=== Section Start ===

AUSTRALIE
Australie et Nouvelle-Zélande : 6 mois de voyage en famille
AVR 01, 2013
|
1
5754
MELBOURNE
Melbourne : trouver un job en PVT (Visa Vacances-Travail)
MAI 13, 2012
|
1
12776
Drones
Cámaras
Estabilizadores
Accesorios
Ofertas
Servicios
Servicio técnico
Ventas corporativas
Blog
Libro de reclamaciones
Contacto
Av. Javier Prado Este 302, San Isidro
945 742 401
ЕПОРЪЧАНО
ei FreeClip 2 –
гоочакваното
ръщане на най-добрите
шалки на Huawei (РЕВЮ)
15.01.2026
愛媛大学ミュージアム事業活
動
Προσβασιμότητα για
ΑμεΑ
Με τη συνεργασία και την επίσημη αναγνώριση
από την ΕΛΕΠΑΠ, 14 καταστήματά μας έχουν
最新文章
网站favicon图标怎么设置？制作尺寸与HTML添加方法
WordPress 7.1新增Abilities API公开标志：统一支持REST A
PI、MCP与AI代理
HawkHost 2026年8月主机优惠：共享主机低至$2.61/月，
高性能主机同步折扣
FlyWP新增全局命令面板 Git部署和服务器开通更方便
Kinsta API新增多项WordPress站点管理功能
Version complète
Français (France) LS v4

=== Section End ===
=== Section Start ===

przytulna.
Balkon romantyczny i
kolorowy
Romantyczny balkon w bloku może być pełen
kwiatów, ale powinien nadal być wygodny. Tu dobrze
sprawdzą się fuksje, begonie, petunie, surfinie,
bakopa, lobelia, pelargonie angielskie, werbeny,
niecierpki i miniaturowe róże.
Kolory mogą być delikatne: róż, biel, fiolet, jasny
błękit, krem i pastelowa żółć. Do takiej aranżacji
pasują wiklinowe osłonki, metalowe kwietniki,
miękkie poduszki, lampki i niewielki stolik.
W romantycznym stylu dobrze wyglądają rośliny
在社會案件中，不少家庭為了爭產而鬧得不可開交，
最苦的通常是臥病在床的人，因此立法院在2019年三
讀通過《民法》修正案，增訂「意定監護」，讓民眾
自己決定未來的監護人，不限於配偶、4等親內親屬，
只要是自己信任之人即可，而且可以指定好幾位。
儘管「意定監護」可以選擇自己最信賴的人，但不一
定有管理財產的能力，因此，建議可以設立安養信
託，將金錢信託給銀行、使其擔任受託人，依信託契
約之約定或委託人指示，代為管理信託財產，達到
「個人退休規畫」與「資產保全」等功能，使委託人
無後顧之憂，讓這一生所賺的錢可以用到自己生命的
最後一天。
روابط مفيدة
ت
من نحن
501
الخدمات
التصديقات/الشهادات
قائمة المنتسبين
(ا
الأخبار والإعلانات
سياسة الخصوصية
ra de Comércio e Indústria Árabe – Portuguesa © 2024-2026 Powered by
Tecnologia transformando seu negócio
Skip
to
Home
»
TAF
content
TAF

=== Section End ===

*Exercise aim:* Write out every line of the preceding listing that contains "dobrze".

*Solution to this task:*
kwiatów, ale powinien nadal być wygodny. Tu dobrze
W romantycznym stylu dobrze wyglądają rośliny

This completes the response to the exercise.